Anyone who has lived in this community prior to and after the removal of the Sumner Tunnel toll plaza and reconfiguration of the roads leading into the tunnel by MassDOT knows traffic has only gotten worse.
In his State of the City address back in January, Mayor Martin Walsh announced the creation of an East Boston Transportation Action Committee.
The Transportation Action Committee in Eastie will address the unique circumstances in the neighborhood. The committee includes local residents, advocates and stakeholders.
At Monday night’s Jeffries Point Neighborhood Association (JPNA) meeting Boston Planning and Development (BPDA) Nick Schmidt said the PLAN: East Boston initiative is now looking at ways to prioritize and implement transportation and traffic mitigation efforts in the neighborhood.
“One new thing to report is how we are thinking about is what is going to populate East Boston’s transportation plan,” said Schmidt Monday night. “Working with the Transportation Action Committee we are thinking about recommendations at three different tiers.”
Schmidt said the first tier is looking at local streets and residential areas and enhancing or improving existing programs that align with Boston Transportation and Public Works plans. This, according to Schmidt may include repaving streets, extending sidewalks and curb ramps, painting better lines at crosswalks and two way streets and other nuts and bolts stuff that makes transportation for cars and pedestrians a little easier in the neighborhood.
“Our focus now is to prioritize and then advance these projects for East Boston,” said Schmidt.
The second tier would be focusing on Eastie’s major squares like Maverick, Day and Orient Heights Squares and how traffic can be improved while at the same time enhancing traffic flow on major arteries like Bennington and Meridian Street.
“The third tier would focus on regional connectivity with an eye on bigger projects with a bigger picture on how to improve traffic,” said Schmidt. “We would then start to establish a framework with support and help from our state colleagues.”

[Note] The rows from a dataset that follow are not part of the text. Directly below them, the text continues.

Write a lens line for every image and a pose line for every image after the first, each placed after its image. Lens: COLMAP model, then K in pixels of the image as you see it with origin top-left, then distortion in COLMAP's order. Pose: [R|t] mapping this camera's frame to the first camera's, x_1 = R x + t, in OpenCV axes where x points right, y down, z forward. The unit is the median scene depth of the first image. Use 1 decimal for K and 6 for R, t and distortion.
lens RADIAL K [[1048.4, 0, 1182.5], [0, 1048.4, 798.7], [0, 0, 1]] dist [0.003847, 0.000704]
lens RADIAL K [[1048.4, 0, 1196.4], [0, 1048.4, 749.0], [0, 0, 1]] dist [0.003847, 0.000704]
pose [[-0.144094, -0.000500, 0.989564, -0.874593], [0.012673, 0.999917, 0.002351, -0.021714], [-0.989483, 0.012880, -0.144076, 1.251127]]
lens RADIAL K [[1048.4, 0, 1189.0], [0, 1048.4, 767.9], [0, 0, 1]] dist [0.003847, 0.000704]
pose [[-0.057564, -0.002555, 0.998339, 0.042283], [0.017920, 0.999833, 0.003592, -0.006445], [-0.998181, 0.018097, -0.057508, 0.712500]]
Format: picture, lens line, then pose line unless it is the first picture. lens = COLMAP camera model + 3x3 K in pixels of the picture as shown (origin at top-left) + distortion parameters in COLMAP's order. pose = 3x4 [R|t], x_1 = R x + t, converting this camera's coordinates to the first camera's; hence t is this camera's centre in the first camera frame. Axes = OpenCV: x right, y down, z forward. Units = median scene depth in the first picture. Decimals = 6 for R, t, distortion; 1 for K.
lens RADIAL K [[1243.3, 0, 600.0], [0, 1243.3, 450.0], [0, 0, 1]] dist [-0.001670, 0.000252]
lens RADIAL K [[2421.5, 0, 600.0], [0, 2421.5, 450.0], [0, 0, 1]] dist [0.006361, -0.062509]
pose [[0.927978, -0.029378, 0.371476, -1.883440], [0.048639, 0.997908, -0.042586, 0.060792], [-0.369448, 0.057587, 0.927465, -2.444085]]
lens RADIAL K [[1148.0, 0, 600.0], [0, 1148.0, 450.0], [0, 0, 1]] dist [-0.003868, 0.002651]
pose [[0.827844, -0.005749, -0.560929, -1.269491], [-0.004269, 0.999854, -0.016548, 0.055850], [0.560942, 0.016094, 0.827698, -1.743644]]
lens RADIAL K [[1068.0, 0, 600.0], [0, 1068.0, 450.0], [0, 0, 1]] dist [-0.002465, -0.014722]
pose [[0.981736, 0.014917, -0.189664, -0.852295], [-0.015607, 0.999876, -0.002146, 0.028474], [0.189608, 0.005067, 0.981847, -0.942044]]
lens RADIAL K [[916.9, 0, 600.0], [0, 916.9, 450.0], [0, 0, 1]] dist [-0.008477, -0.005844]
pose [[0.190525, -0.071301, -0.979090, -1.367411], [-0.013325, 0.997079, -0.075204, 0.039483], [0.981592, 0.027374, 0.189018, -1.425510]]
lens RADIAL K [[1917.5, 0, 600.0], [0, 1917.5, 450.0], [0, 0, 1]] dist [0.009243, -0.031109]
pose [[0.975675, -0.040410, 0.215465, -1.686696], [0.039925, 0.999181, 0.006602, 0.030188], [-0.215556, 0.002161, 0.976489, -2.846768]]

In November 2019, Walsh announced a significant milestone reached on the implementation of the City’s Go Boston 2030 transportation plan, with more than half of the 58 projects and policies identified in the plan currently underway. The comprehensive plan was unveiled in 2017, and is designed to provide, by the year 2030, a safe, reliable and equitable transportation system that also supports Boston’s climate goals. In just two years, the Boston Transportation Department and its partners have made significant progress on their planning goals, designed to increase safety, accessibility, equity and affordability in transportation for all residents. Twenty-one projects are already in implementation and another 17 are in design.
“Transportation is crucial to ensuring our residents can get to their homes, their jobs and their schools, and my Administration will continue working hard to create the best transportation options for residents in Boston,” said Walsh. “look forward to working with the East Boston community to make transportation better for all.”
Important projects under consideration in Eastie include improving bus reliability on Meridian Street, designing Bennington Street to be safer and more bike friendly, and reimagining Day Square with additional public space.
In October the BPDA’s PLAN: East Boston team released an interim report for the planning study, available on the BPDA website in English and Spanish (https://bpda.app.box.com/s/hgmqupurzxgjnuokzilvs7kk1894hwe1
The interim report follows two years of community meetings, workshops, neighborhood tours and other events that have engaged the Eastie community in the planning process to update the neighborhood’s outdated Master Plan and zoning.
The BPDA’s Director of Planning Lauren Shurtleff said the report measures the neighborhood as it exists today as a critical first step to adopting a new Master Plan for Eastie. Shurtleff said the document presents data and trends across six planning topics to establish various “baseline” conditions in the neighborhood. This, said Shurtleff, establishes important reference points for developing future PLAN: East Boston actions, including people, housing, climate and environment, transportation, jobs, and urban form.
“These measurements establish important reference points for developing future plan actions, and eventually, measuring progress towards our goals,” said Shurtleff. “The goals set out in this document are a reflection of our shared values and present an ambitious vision of the future of East Boston. Having established where we are today and where we would like to be in the future, our remaining task is to plan for how we get there from here. Future community engagement will focus on refining strategies and identifying specific actions needed to move towards our goals. All stages of the planning process rely on the robust participation of the East Boston community to be both meaningful and sustainable and we look forward to continuing the dialogue.”